__Records for this exercise__:

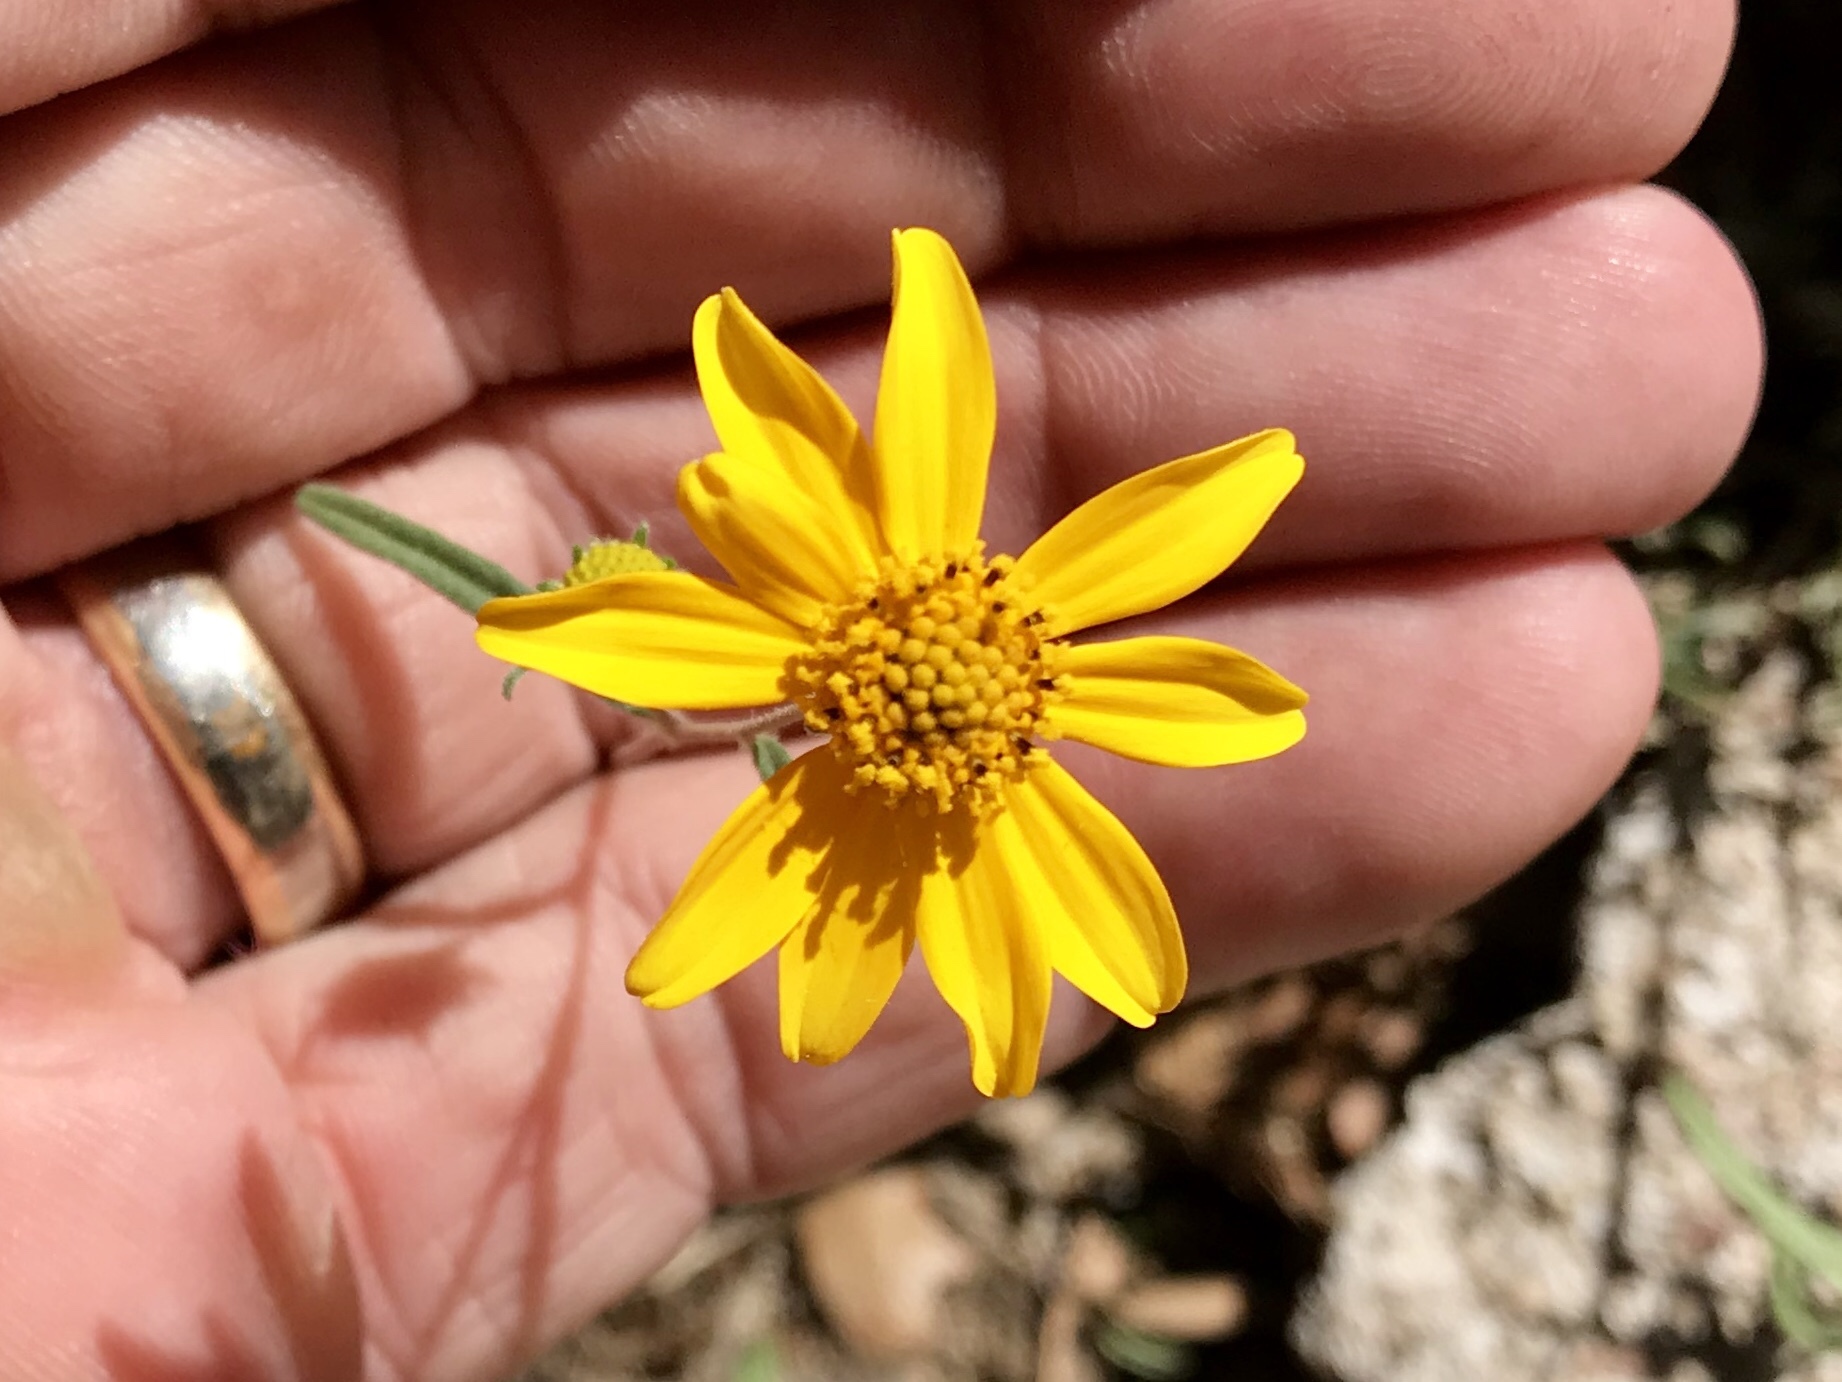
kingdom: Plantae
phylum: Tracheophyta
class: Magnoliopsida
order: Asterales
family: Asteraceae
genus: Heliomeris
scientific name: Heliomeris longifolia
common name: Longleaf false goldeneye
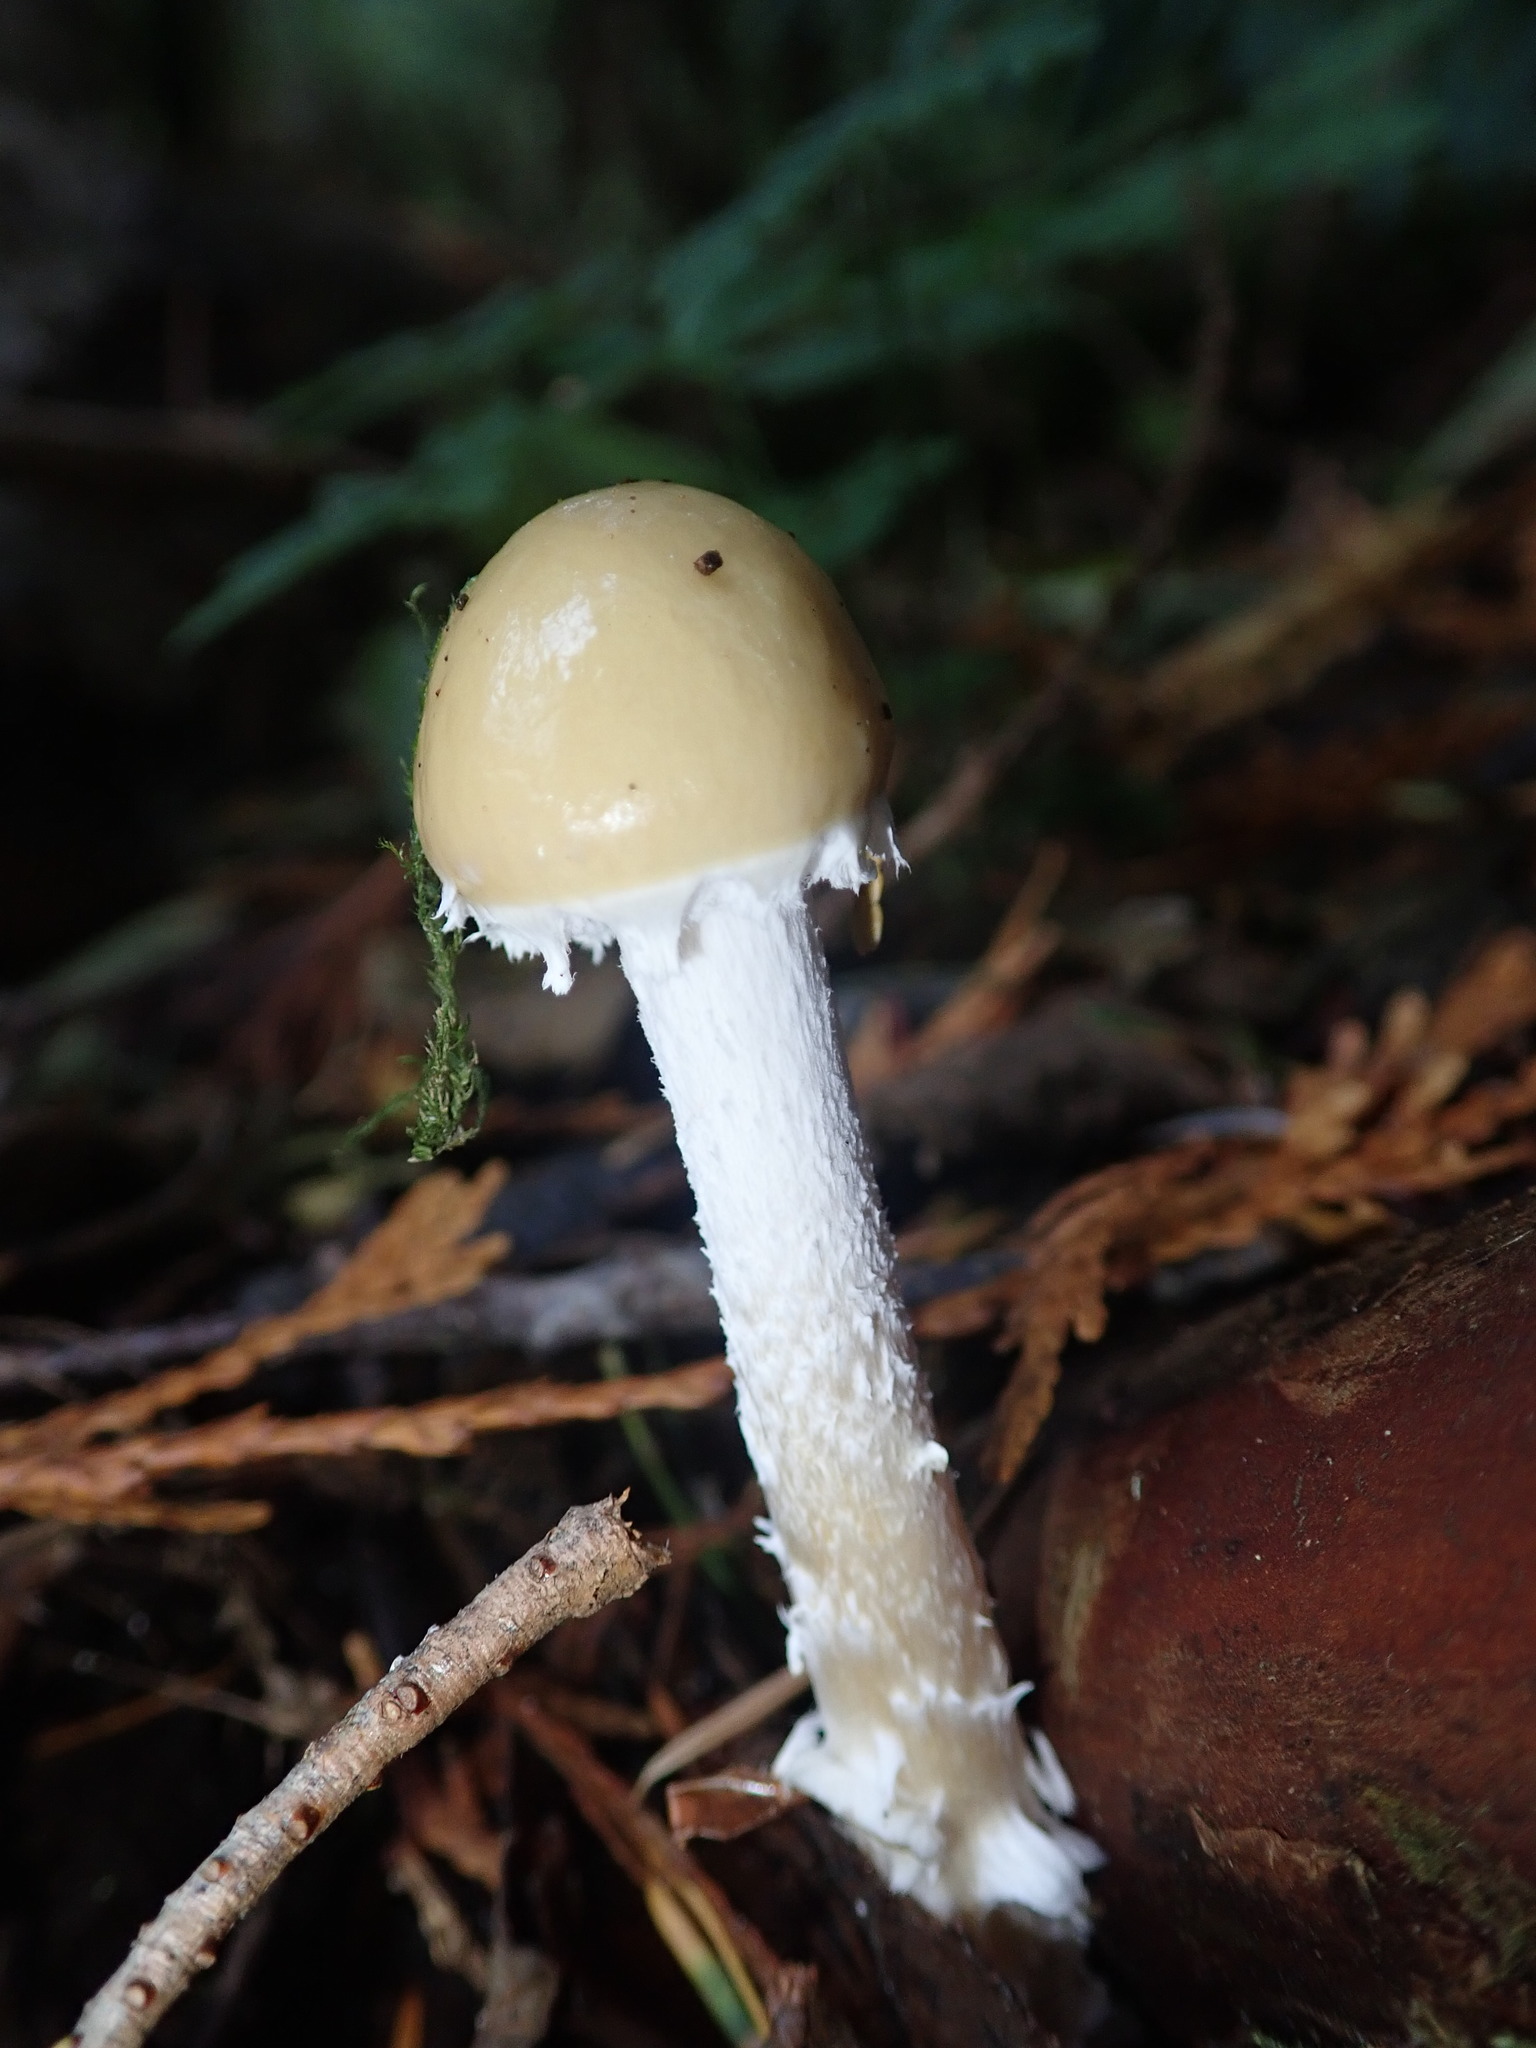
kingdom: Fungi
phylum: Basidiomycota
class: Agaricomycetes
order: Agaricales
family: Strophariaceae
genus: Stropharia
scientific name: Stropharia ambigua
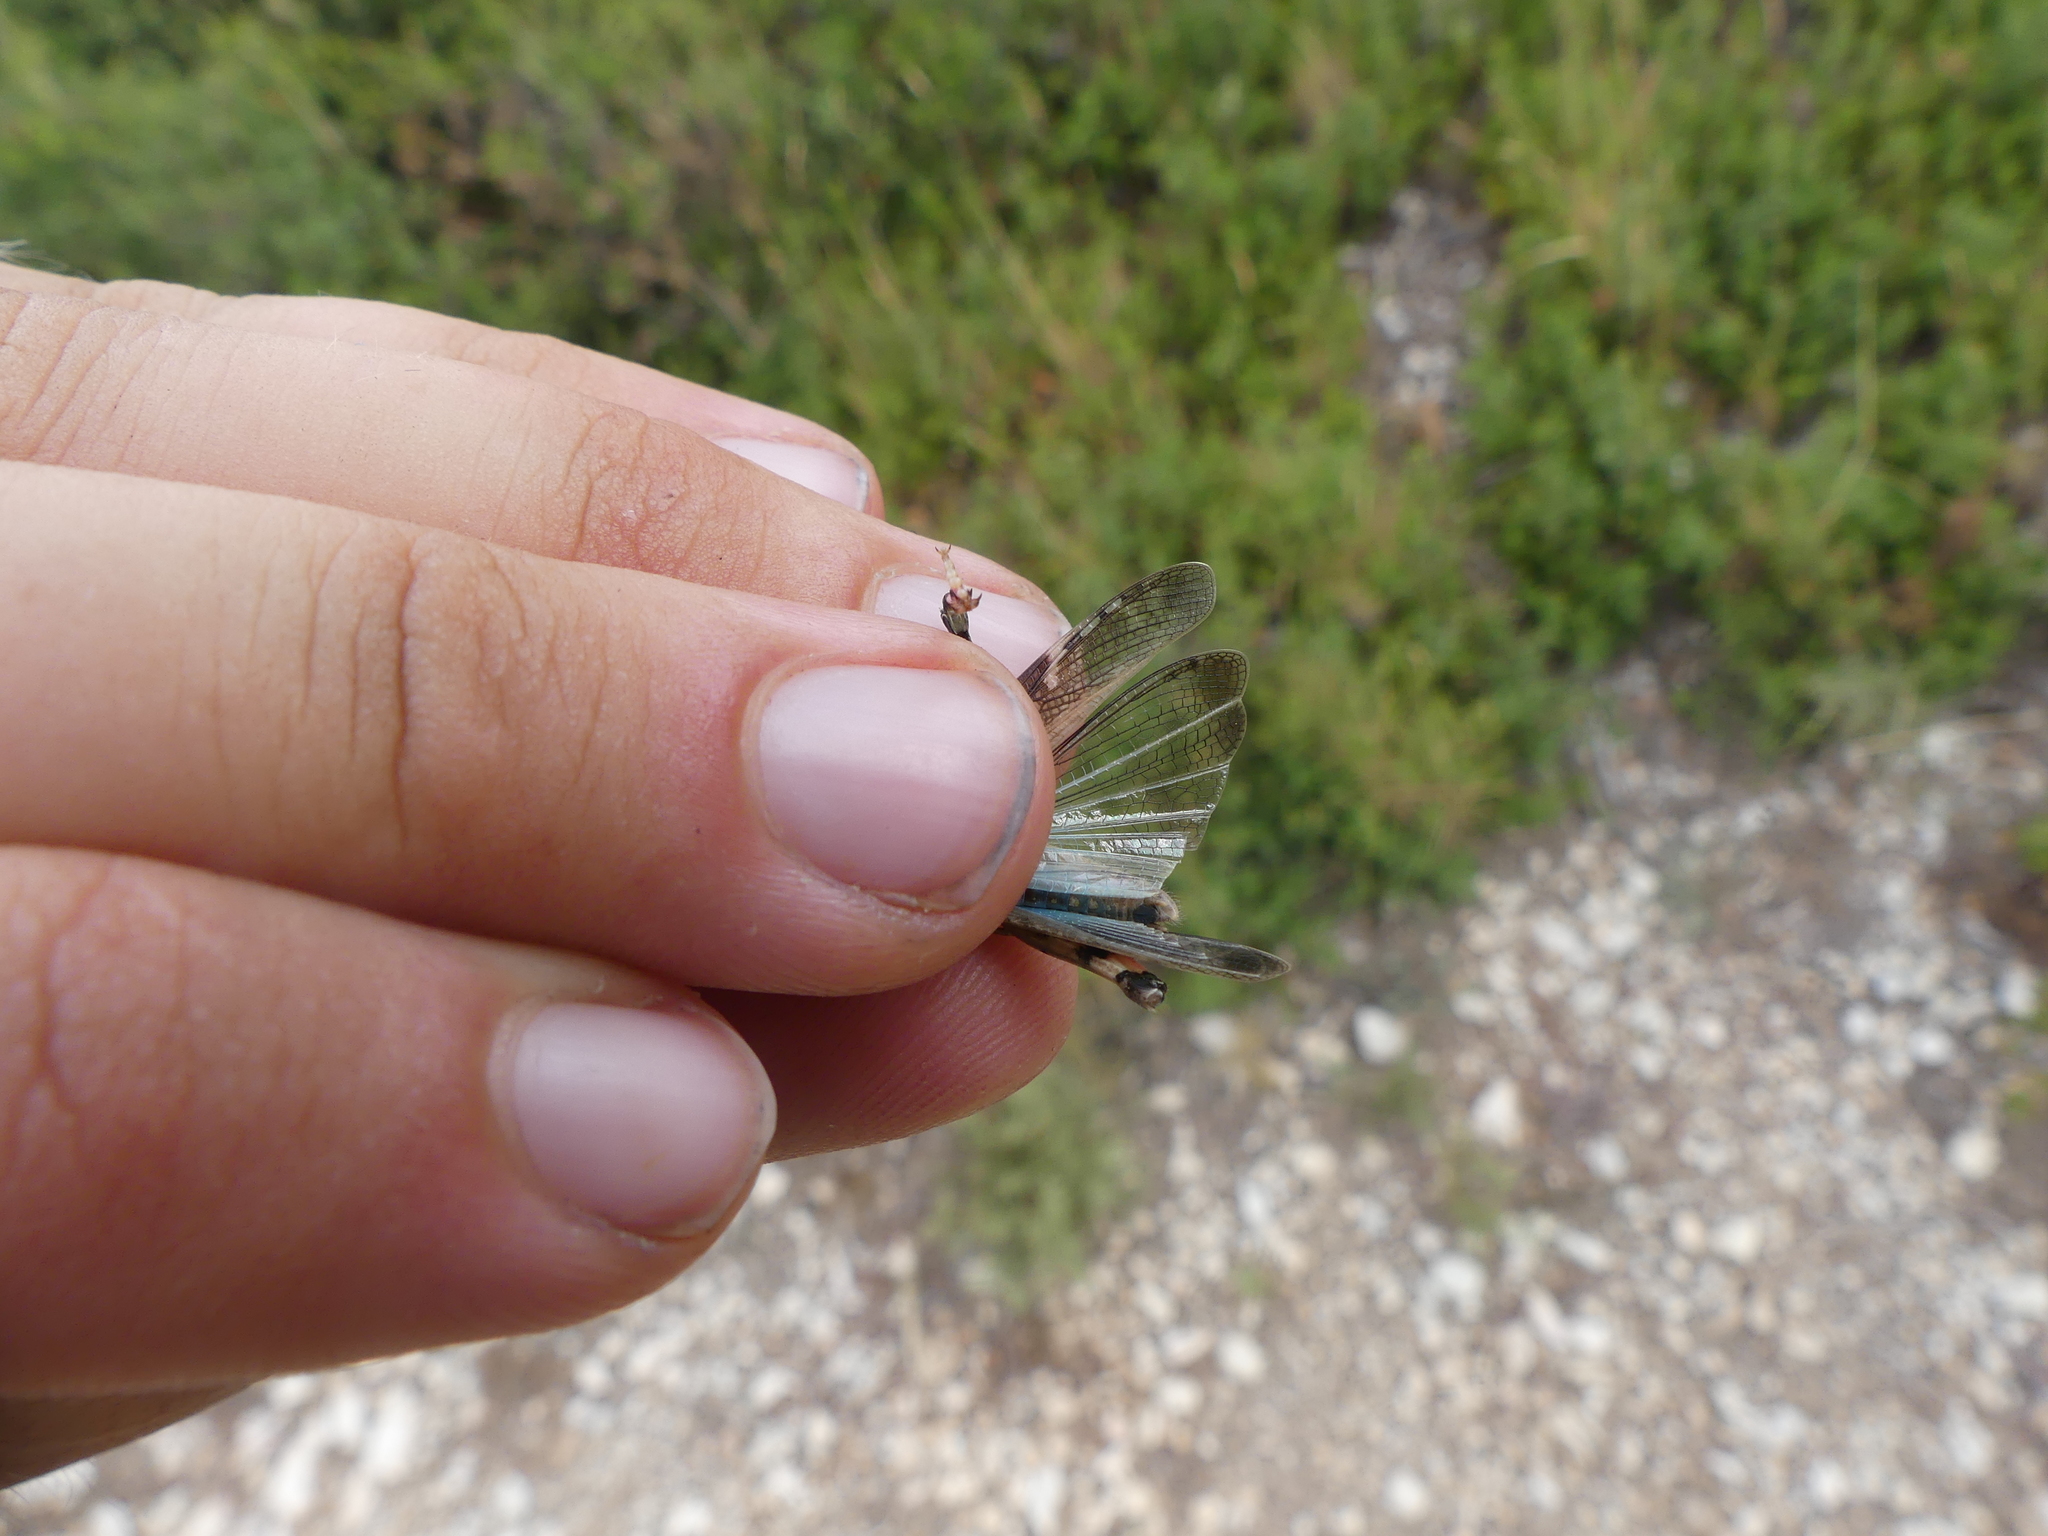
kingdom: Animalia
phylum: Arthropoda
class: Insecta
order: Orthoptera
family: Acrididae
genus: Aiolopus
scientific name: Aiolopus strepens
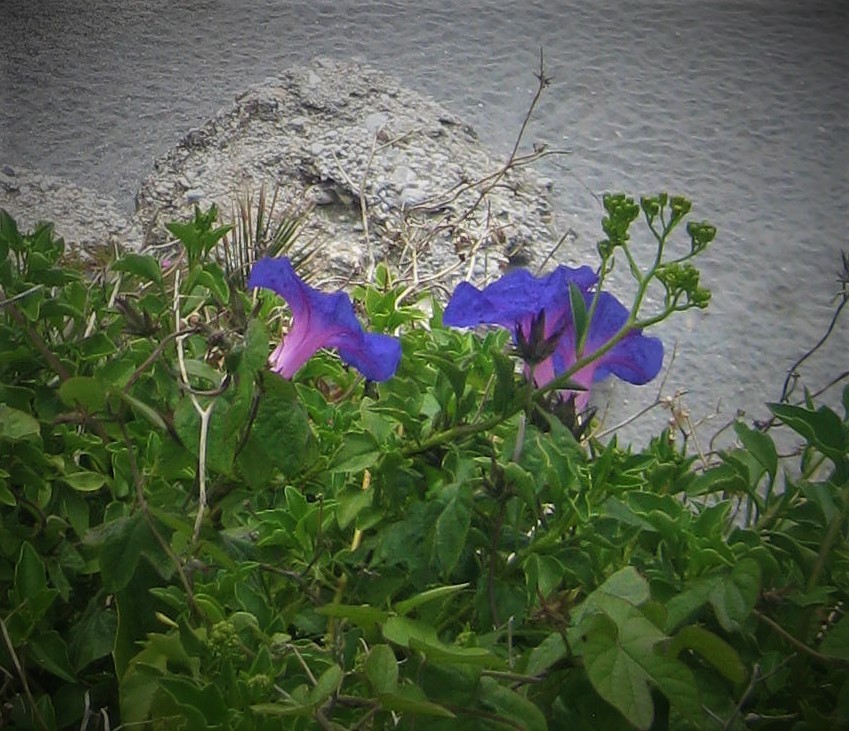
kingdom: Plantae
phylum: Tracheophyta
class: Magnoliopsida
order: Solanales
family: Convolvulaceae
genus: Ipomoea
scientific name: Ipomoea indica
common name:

__Exercise brief__: Rewrite the records as a numbered list, from the line holding "family: Asteraceae" through the end of the records, both included. Omit any blank lines and leave the pictures out.

__Exercise response__:
1. family: Asteraceae
2. genus: Heliomeris
3. scientific name: Heliomeris longifolia
4. common name: Longleaf false goldeneye
5. kingdom: Fungi
6. phylum: Basidiomycota
7. class: Agaricomycetes
8. order: Agaricales
9. family: Strophariaceae
10. genus: Stropharia
11. scientific name: Stropharia ambigua
12. kingdom: Animalia
13. phylum: Arthropoda
14. class: Insecta
15. order: Orthoptera
16. family: Acrididae
17. genus: Aiolopus
18. scientific name: Aiolopus strepens
19. kingdom: Plantae
20. phylum: Tracheophyta
21. class: Magnoliopsida
22. order: Solanales
23. family: Convolvulaceae
24. genus: Ipomoea
25. scientific name: Ipomoea indica
26. common name:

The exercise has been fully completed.